» **PROBLEM**
Your job is to set down the stretch of entries that opens with the line containing "must not transmit" and closes with the line containing "refund of unused". Keep both end lines, copy each exactly, and add nothing.
***** AVAILABLE RECORDS *****
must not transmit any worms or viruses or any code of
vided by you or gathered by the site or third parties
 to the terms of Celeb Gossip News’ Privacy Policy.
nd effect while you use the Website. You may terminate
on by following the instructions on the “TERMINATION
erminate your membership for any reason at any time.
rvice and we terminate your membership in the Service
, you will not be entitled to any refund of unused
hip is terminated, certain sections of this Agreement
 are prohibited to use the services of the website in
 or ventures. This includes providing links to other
*****
***** AVAILABLE RECORDS *****
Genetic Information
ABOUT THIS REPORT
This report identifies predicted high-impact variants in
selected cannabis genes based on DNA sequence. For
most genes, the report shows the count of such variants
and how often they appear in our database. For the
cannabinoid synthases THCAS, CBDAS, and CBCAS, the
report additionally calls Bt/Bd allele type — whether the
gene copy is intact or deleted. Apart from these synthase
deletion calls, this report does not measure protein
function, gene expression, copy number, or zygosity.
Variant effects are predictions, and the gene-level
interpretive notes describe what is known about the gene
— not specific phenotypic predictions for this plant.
*****
» **RESPONSE**
must not transmit any worms or viruses or any code of
vided by you or gathered by the site or third parties
 to the terms of Celeb Gossip News’ Privacy Policy.
nd effect while you use the Website. You may terminate
on by following the instructions on the “TERMINATION
erminate your membership for any reason at any time.
rvice and we terminate your membership in the Service
, you will not be entitled to any refund of unused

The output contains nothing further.